Eyes Wide Shut is your favorite holiday movie

We get it! You like kinky shit, but in a Freemason way. So of course your ashtray is a glass snake, and of course that snake is Italian. “[This piece was] inspired by the snake iconography of 18th-century prints,” reads the seller’s description, “[and] the vices are represented with their double aspect: irresistible temptation and lethality.” LOL. But also…hot.

For the tiki bar

We love people like you. We need people like you, because you are our favorite kind of ambiance director: You come prepared to party with your Guy Fieri-wear, tiki glasses, cocktail recipes (including those with non-alcoholic and adaptogenic spirits). Of course your ashtray is a trip way down to Kokomo.

The Memphis Design flex

There are only a couple hundred of these cool ashtrays in the world, so if you’re looking to build up a serious design collection, this is a squiggly, wiggly, 1980s place to start. “The Squash Gold Ashtray in ceramic was originally designed in 1985 by Maria Sanchez,” explains the seller, “[and] the Squash ashtray is one of the smallest objects in the Memphis Milano collection.” Almost too good to ash in, but basta! That’s what we came here for. So perhaps make it a pseudo-altar centerpiece.

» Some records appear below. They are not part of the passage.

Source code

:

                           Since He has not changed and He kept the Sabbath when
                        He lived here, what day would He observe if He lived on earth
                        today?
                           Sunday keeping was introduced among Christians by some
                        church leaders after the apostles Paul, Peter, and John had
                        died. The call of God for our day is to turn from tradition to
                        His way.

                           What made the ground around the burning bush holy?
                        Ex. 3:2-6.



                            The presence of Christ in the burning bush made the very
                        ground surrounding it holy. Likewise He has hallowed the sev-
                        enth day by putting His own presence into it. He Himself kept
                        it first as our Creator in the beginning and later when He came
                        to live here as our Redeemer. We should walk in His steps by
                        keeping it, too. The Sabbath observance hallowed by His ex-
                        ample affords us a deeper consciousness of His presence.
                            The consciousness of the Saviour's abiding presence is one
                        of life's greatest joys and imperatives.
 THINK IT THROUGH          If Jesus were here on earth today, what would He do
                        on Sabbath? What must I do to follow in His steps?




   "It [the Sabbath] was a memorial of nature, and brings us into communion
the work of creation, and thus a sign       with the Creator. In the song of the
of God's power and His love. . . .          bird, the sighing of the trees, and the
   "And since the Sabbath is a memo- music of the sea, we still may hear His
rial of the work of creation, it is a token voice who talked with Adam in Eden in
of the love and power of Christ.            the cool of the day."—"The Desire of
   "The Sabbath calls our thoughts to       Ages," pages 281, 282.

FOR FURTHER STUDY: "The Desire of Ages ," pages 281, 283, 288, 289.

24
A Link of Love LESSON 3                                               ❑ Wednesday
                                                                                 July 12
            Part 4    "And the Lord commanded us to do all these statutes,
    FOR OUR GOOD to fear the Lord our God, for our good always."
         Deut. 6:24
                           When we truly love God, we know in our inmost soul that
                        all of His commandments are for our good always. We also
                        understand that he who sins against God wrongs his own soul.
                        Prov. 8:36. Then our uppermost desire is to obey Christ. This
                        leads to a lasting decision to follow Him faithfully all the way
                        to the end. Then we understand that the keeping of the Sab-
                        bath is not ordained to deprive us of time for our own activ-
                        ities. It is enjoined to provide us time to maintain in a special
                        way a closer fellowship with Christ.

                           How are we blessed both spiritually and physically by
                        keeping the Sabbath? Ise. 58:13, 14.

For reciting your daily affirmations

This is an ashtray, but it is also a shrine to the Almighty Dive of sentences like, “A man is not a necessity. A man is a luxury. Like dessert.” We pay homage to her with this humble, sparkling catchall.

When the buds are coming over to D&D

“Hey, can you not ash over there? There’s a perfectly good crouching drawing overlooking a quartz pool to your right.” TYSM, Elder Foggernaut.

Don’t you dare put that thing out in a mug again.